L'irritante question des reliures lyonnaises du XVIe siècle n'a pas été résolue par les comparaisons auxquelles je me suis livré 22. D'autant moins qu'une découverte récente faite par un érudit allemand nous amène à douter absolument de l'origine lyonnaise que, depuis M. Bouchot, on attribuait à la grande reliure du Bassantin, 1557, au chiffre de Catherine de Médicis, perle des collections de la Bibliothèque nationale 23.
S'il n'y a plus grand chose à dire sur les reliures « à la fanfare » après le livre qui leur a été consacré par G. D. Hobson, par contre personne, sauf Émile Dacier dans quelques études de détail, ne s'est intéressé aux reliures du XVIIe siècle. Pratiquement, ce chapitre est à écrire entièrement. Il serait inconcevable qu'on n'arrive pas, un jour ou l'autre, à percer l'anonymat du mystérieux « Le Gascon ». Si nous considérons comme plausible qu'il soit l'auteur de la reliure à semé dont est revêtu le fameux manuscrit de la Guirlande de Julie, il faut étudier les reliures analogues que l'on connaît sur d'autres manuscrits de Nicolas Jarry (Bibliothèque nationale, Cabinet des manuscrits et Département de la musique, en particulier). Il est certain que l'apport des relieurs du roi semble être moins important sous Louis XIII et sous Louis XIV que sous Henri II et Henri III. On ne pourra sans doute jamais réunir sous le nom des Ruette des reliures égales à celles qui sont sorties des ateliers de Claude de Picques ou des Eves. On reconnaît bien chez Mazarin et chez Colbert un grand amour des livres : il les conduit à constituer des bibliothèques très nombreuses, abondantes en textes rares mais pour lesquels de solides reliures de maroquin rouge à décor très sobre semblent le plus souvent suffisantes. C'est autour du délicat amateur que fut le chancelier Séguier qu'il faudrait mener une enquête pour étudier les reliures de luxe techniquement parfaites du milieu du siècle qui ne sont pas toutes sorties de l'atelier de Florimond Badier. Notre goût leur reproche, peut-être à tort, une ennuyeuse majesté. Ce que nous savons des livres que faisaient relier le chancelier et ses familiers comme Marin Cureau de La Chambre ou Daniel de Priézac, laisse soupçonner qu'on pourrait aisément par une étude sérieuse éclairer d'une nouvelle lumière toute cette période. Quant aux reliures si généreusement attribuées à Boyet par tant de catalogues de vente, disons modestement que nous n'en savons rien.

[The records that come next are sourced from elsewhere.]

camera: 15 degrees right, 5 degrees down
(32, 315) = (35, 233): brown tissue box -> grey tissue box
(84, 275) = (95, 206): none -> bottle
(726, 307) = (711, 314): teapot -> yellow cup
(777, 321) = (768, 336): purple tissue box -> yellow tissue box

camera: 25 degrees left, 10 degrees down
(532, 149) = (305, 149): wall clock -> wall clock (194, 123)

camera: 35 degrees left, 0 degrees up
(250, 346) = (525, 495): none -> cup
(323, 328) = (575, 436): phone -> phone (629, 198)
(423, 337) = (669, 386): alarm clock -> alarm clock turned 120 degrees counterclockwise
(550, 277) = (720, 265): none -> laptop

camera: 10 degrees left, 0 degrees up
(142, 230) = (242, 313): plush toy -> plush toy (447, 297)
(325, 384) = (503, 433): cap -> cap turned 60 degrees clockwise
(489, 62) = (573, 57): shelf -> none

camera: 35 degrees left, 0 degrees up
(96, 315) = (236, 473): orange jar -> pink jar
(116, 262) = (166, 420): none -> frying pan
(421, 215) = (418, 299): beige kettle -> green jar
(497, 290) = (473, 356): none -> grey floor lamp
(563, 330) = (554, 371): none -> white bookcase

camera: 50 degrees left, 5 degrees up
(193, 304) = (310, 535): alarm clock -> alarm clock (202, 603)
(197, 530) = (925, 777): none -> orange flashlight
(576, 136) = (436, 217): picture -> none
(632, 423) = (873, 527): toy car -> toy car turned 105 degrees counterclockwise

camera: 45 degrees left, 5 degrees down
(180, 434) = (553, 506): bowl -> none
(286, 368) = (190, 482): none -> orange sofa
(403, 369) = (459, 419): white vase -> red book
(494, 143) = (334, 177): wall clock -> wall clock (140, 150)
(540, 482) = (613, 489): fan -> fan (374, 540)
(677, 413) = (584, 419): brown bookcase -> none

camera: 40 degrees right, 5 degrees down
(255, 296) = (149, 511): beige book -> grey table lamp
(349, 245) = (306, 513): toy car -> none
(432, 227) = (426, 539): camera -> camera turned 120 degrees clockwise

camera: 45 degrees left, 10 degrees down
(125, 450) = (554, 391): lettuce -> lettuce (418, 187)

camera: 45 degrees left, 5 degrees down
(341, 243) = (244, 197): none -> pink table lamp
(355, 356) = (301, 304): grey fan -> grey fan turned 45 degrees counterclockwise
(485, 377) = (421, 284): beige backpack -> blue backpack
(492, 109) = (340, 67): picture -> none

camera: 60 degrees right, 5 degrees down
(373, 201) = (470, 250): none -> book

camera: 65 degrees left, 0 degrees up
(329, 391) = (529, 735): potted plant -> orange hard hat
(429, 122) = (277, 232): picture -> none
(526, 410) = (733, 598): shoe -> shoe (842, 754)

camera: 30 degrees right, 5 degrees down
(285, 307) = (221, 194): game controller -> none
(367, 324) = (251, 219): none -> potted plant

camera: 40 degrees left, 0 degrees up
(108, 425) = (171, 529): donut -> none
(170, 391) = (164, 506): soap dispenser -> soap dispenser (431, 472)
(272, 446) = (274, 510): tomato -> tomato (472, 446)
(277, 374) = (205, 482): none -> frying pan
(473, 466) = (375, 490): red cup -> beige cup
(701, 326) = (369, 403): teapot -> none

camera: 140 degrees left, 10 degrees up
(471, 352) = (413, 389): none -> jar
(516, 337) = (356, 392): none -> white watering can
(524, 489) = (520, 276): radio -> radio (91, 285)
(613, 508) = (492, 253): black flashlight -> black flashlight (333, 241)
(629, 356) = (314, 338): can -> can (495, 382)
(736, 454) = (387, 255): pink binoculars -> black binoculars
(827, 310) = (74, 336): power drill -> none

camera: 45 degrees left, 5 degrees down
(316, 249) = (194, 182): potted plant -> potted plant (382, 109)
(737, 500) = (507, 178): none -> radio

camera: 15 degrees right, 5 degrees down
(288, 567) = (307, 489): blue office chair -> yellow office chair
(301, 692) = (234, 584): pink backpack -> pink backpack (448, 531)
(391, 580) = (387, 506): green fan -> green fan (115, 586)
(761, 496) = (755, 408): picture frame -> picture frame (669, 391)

Parce que les spécimens que nous en connaissons sont souvent plus gracieux et d'un goût plus raffiné (bien que le corps d'ouvrage soit trop souvent médiocre), les reliures du XVIIIe siècle ont été plus étudiées, mais ces études sont restées assez superficielles, au moins pour le décor à dentelle dont nous commençons à peine à imaginer l'évolution. Pour les mosaïques, j'ai eu la bonne fortune de pouvoir l'an dernier leur consacrer un volume d'une présentation luxueuse (avec planches en couleurs) grâce à l'appui de deux sociétés de bibliophiles.
Émile Dacier, après avoir, dans l'introduction de son album Les plus belles reliures de la réunion des bibliothèques nationales, donné en 1930, un aperçu de l'état de nos connaissances à cette époque, ajoute : « Si l'on pouvait convaincre des élèves de l'École des Chartes ou de l'École du Louvre qu'il y a là un domaine, non pas inexploré, mais si mal connu, si insuffisamment jalonné qu'un prospecteur bien outillé peut être certain d'y faire une ample moisson de découvertes!... » Ce voeu de mon maître à vingt-six ans d'intervalle, je le renouvelle.